Бархатные тени
Шрифт:
– Что вы с ним сделаете? – проигнорировав мой вопрос, она задала свой, указывая на браслет.
– Не знаю. Наверное, сохраню, покуда Амели о нем не спросит.
– Он навлечет на вас несчастье, большое несчастье! Такая леди, как вы, не должна держать у себя ничего… такого. Отдайте его мне, и я сделаю лучше – вот увидите! А если оставите его себе, с вами непременно случится несчастье.
В этом пророчестве она ошиблась, чему я позднее получила доказательство.
Тогда же я положила браслет во внутренний карман, в то время как Сабмит
Уверенная, что сейчас ничего от нее не добьюсь, я вернулась к себе в комнату. Не в силах спокойно ждать Фентон, я расхаживала из угла в угол. Любая просьба о помощи могла вызвать огласку, даже скандал, и погубить Викторину.
Такое решение может исходить только от Алена. Когда он сможет приехать… и приедет ли? Может, и мне следовало послать телеграмму – не с оправданиями, а для того чтобы объяснить ему серьезность положения. Однако, я смела полагать, что миссис Дивз уже обрисовала картину в самых мрачных красках, какие только возможны.
Легкий стук в дверь побудил меня спешно впустить Фентон.
– Что ты узнала?
– Довольно странная история, мисс Тамарис. Кое-кто видел, как она уходила отсюда. Но не мисс Викторина… они говорят, что это была Амели.
– Но это невозможно! – Тут меня осенила неожиданная догадка. – Викторина в одежде Амели?

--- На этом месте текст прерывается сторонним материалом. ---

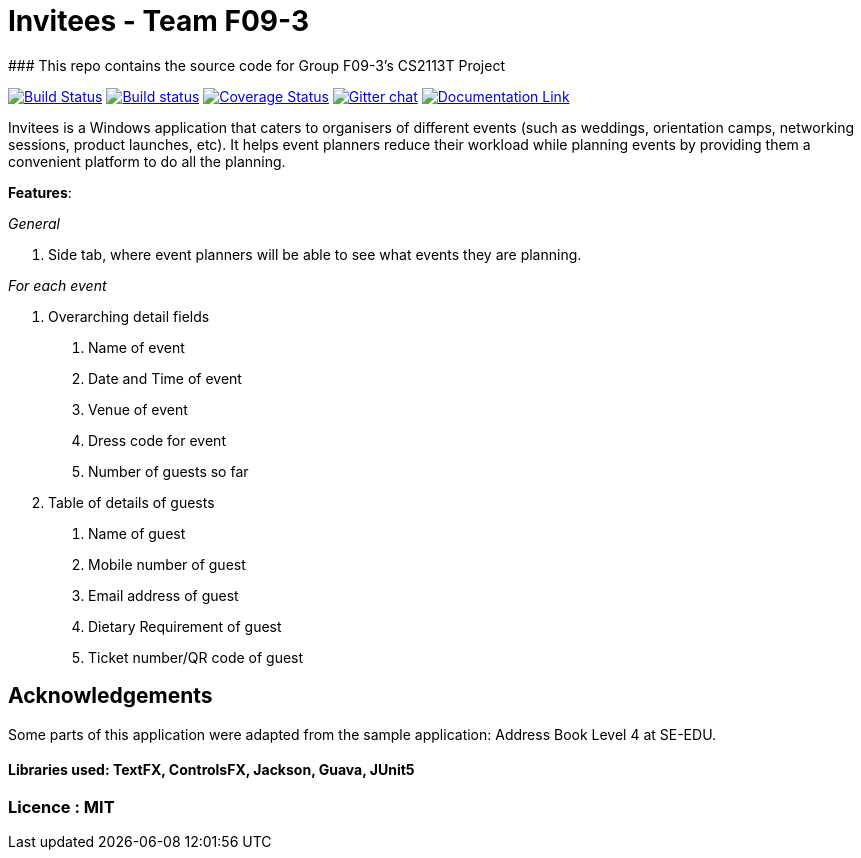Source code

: # Invitees - Team F09-3
### This repo contains the source code for Group F09-3's CS2113T Project

https://travis-ci.org/CS2113-AY1819S1-F09-3/main[image:https://travis-ci.org/CS2113-AY1819S1-F09-3/main.svg?branch=master[Build Status]]
https://ci.appveyor.com/project/aaryamNUS/main/branch/master[image:https://ci.appveyor.com/api/projects/status/1d4mupmconi0843a/branch/master?svg=true[Build status]]
https://coveralls.io/github/CS2113-AY1819S1-F09-3/main?branch=master[image:https://coveralls.io/repos/github/CS2113-AY1819S1-F09-3/main/badge.svg?branch=master[Coverage Status]]
https://gitter.im/se-edu/Lobby[image:https://badges.gitter.im/se-edu/Lobby.svg[Gitter chat]]
https://cs2113-ay1819s1-f09-3.github.io/main/[image:https://img.shields.io/badge/Documentation-Online-green.svg[Documentation Link]]

Invitees is a Windows application that caters to organisers of different events (such as weddings, orientation camps, networking sessions, product launches, etc). It helps event planners reduce their workload while planning events by providing them
a convenient platform to do all the planning.

*Features*:

_General_


1. Side tab, where event planners will be able to see what events they are planning.

__For each event __


1. Overarching detail fields

    a. Name of event

    b. Date and Time of event

    c. Venue of event

    d. Dress code for event

    e. Number of guests so far


2. Table of details of guests

    a. Name of guest

    b. Mobile number of guest

    c. Email address of guest

    d. Dietary Requirement of guest

    e. Ticket number/QR code of guest

## Acknowledgements
Some parts of this application were adapted from the sample application: Address Book Level 4 at SE-EDU.

#### Libraries used: TextFX, ControlsFX, Jackson, Guava, JUnit5
### Licence : MIT
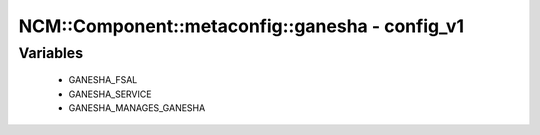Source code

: ##################################################
NCM\::Component\::metaconfig\::ganesha - config_v1
##################################################

Variables
---------

 - GANESHA_FSAL
 - GANESHA_SERVICE
 - GANESHA_MANAGES_GANESHA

Это предполагало заговор, спланированный заранее. Неужели Викторина отравила свою служанку, с которой, казалось, была в самых добрых отношениях, переоделась в платье своей жертвы и в таком виде скрылась? Это имело бы смысл, если бы не белая кожа Викторины. Нет, это было невозможно.

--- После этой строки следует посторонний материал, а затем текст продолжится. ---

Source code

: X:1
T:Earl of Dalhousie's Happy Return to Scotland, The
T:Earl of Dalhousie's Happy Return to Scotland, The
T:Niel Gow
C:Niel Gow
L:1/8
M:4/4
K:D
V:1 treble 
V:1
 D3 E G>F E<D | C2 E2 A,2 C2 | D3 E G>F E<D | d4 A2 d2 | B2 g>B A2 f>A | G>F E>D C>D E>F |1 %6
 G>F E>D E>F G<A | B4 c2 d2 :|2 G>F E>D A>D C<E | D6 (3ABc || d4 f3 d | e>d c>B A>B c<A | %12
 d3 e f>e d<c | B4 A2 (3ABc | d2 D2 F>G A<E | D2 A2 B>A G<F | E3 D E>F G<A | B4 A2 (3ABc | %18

– Те, кто ее видел, говорят, что это была Амели, – повторила Фентон. – Она вышла через служебный выход и села в фиакр.
– Когда?
– Насколько я могла понять, чуть позже девяти.
Значит, она ушла за несколько часов до того, как я обнаружила Амели. А сейчас почти что утро. Викторина тем временем могла покинуть город в поезде, карете, даже на корабле!

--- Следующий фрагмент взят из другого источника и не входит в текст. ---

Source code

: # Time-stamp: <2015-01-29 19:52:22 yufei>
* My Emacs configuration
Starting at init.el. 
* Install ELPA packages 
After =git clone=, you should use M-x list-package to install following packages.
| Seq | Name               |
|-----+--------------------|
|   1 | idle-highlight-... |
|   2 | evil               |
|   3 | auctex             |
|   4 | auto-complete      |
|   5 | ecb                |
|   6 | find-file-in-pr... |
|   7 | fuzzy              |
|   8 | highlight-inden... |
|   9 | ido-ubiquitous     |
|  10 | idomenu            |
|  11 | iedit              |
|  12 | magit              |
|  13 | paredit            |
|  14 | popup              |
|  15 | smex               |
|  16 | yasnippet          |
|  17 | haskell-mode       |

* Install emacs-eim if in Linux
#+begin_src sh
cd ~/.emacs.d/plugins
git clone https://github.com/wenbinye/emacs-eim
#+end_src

– Они уверены, что это была Амели? – повторила я.
– Не понимаю, как можно перепутать с ней Викторину, даже если та была в платье Амели.
Фентон кашлянула.
– Ты знаешь что-то еще?
– Мисс Тамарис, есть способы подтемнить кожу. Если женщина хочет изменить свою внешность, это сделать совсем нетрудно.
Но это значило, что Викторина готовила бегство уже давно. Голова у меня так закружилась, что я вынуждена была ухватиться за спинку ближайшего кресла. Передо мной встали две Викторины: одна – легкомысленная девушка с переменчивым настроением, другая – коварная и незнакомая. Какая же из них настоящая?
От этого зависело многое. Если Викторина поступила так по чужому наущению, она, возможно, уже раскаивается в своих опрометчивых действиях. И теперь ей должно быть страшно. Однако если она спланировала это сама, тогда никто из нас не разгадал ее характера. Даже Ален обманулся. Викторина может быть где угодно,
– Вы можете осмотреть ее комнату, мисс Тамарис… Фентон дала хороший совет. Я не могла больше сидеть без дела. Ждать… но чего? Только возвращения Алена, когда мне придется признаться, что я не оправдала его доверия.
Хотя мне было противно перетряхивать чужое нижнее белье и рыться в чьих-то личных вещах, я обязана была это сделать. И я пошла вместе с Фентон, обнаружив по пути, что Сабмит исчезла. Амели была оставлена без присмотра, что шло прямо в разрез с приказами, полученными горничной.
Но я была даже рада этому, потому что не могла бы искать, если бы она наблюдала за мной. Фентон прошла в ванную, а я сперва направилась к небольшому письменному столу.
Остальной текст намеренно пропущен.